60 thoughts on “My Top 5 Tips To Build A Thriving Blog

  1. Wonderful post! I absolutely agree that being interactive with the people who follow your blog is key. On the days I don’t post, I try and make sure I spend time reading, liking and commenting on blogs, even if I haven’t heard from them in a while.

  2. The last point needs to be shouted from the top of the roofs. I can’t stress the importance of being regular as the most difficult part and also the most rewarding part of blogging.

    1. Blogging every day is my strategy, but some participate when it is good for them. There’s nothing wrong with it, but if you want to thrive I think you need to be present daily.

  3. Some really good advice here. I can only dream of a thousand followers! My problem is that I don’t really know who my audience is – I want to blog about everything, but I know I should really specialise on one thing. Should it be writing? Living on a boat? Photography? Recipes? Grandchildren? At the moment I’m struggling with making a choice…..

    1. Georgie, I would disagree. I would say blog about everything that makes you, YOU. People who say you need to specialize should keep to themselves. I post about all kinds of stuff and the variety is what most enjoy. Just a suggestion but let people experience the full GeorgieMoon!

      1. Thank you for the kind words! I will continue as I am. I always get worried when I read these posts about “what is your mission statement?” Or “do you know your audience?”.

      2. Those “experts” have no idea what they are talking about. People want someone who is real and authentic. I think you are doing just fine!

  4. Well on my way. On a 30 day challenge to blog daily this November. I follow at least 5 new bolggers daily.
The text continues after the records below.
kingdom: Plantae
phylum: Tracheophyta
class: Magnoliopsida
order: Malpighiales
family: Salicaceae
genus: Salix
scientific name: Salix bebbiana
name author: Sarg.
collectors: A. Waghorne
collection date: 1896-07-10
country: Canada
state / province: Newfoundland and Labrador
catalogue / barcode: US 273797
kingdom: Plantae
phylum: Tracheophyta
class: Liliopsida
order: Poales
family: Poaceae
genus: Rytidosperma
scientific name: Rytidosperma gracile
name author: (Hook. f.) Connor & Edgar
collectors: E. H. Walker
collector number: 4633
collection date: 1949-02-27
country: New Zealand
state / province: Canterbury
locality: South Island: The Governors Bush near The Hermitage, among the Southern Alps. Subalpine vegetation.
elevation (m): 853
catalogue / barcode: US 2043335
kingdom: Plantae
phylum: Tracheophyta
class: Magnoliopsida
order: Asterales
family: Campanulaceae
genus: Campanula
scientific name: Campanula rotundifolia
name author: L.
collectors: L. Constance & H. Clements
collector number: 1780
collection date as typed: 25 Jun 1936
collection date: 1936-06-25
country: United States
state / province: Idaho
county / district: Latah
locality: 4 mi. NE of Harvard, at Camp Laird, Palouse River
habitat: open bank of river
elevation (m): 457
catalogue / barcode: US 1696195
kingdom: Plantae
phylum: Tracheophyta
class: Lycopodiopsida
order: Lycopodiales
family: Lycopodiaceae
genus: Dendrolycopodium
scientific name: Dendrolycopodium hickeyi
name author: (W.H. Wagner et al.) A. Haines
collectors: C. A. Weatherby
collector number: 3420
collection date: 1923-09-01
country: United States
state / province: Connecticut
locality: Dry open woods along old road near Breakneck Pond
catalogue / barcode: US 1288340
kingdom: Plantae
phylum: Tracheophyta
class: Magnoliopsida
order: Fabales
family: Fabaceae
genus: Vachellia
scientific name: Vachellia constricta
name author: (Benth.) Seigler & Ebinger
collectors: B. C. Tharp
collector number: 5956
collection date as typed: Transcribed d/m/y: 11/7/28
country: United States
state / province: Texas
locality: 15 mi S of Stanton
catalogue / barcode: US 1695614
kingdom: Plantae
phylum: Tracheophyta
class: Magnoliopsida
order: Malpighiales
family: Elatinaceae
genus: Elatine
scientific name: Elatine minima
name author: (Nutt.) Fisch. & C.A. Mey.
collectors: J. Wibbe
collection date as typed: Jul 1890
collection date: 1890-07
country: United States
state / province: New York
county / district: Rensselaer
I try to read at least 1 post per new follower. I now will actively comment. Thanks for this.

  5. Awesome tips. The old adage “you reap what you sow” applies to blogs as well. You need to put in the effort to see the results you want. It’s not as simple as hitting the publish button and expecting everyone to flock to you.

    1. I guess it depends on the definition of quality. If you mean long dissertations, then I agree. For me quality means shorter posts that add some easy to digest value to someone’s life. I intentionally shortened my posts to fit people’s short attention span and faster paced lives. Quality content could be photographs which can easily be produced each day. I believe it all comes down to priorities. If blogging is the priority then the blogger will find time to produce content. If not then it will not happen.

  6. all good tips to follow (Jason is great too!), but I’m a little confused about the whole idea of ‘adding value”. I understand when writing about blog tips, you are very obviously adding value since all of us on here are fellow bloggers and we are all interested in learning how to improve our blogs.
    What I don’t get is: what would be of value to people who aren’t bloggers? How do you offer value to people?
    I’ll get specific. My blog is about working and playing on the water. Part of that is also traveling and photography. I think my readers are enjoying learning about that lifestyle, but I don’t think most of them want to leave the lives they have to ship out. What can I offer them?